После обеда Шульц собрал всех обитателей хайма у себя в кабинете и представил вновь прибывших соотечественников, то есть нас. В лагере обитало одиннадцать семей, которые соседствовали и уживались друг с другом, несмотря на различия в характерах и социальном статусе. Самой развратной и чопорной показалась нам молодящаяся тетка лет сорока, которую все называли Янка-художница. Она проживала со своей дочерью Светой, симпатичной и приветливой девушкой. Художница была женщиной одинокой и очень старалась прихватить тут какого-нибудь мужичонку, будь то местного аборигена или из числа женатых обитателей хайма. Наверное поэтому никого не стесняясь, всегда прыгала во дворе в одном уж слишком откровенном бикини, а проще говоря, в трусах и бюстгальтере, из которого постоянно вываливались ее аппетитные перси.

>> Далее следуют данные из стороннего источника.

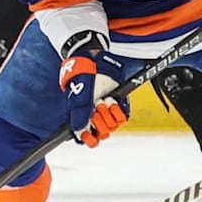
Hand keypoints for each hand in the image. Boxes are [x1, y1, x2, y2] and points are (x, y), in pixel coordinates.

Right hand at [58, 32, 128, 147]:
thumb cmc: (84, 78)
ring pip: (112, 127)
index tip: (91, 137)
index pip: (86, 137)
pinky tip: (112, 101)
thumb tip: (79, 132)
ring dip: (109, 114)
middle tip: (97, 107)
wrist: (98, 63)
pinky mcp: (119, 106)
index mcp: (81, 117)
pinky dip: (118, 111)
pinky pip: (122, 118)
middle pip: (101, 133)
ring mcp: (107, 112)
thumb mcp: (79, 97)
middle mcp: (94, 116)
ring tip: (104, 100)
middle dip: (100, 121)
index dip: (89, 139)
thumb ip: (79, 115)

Обитала тут и командирша своей семьи, гром-баба Верочка. Вместе с ней прибыла и вся ее тихая родня: сыновья Вадик и Толик, муж Петя и невестка Нина. Крепкой рукой и с большим успехом управляла Верочка своим подкаблучным хозяйством, потому что никто, кроме самой Веры Лейбовны, в этом запуганном коллективе и пикнуть не смел. Они, как старообрядцы, жили своей коммуной и в чужие дела не лезли, регулярно зарабатывая дойчмарки, перевозя на собственном автомобиле в город и обратно всех желающих прогуляться.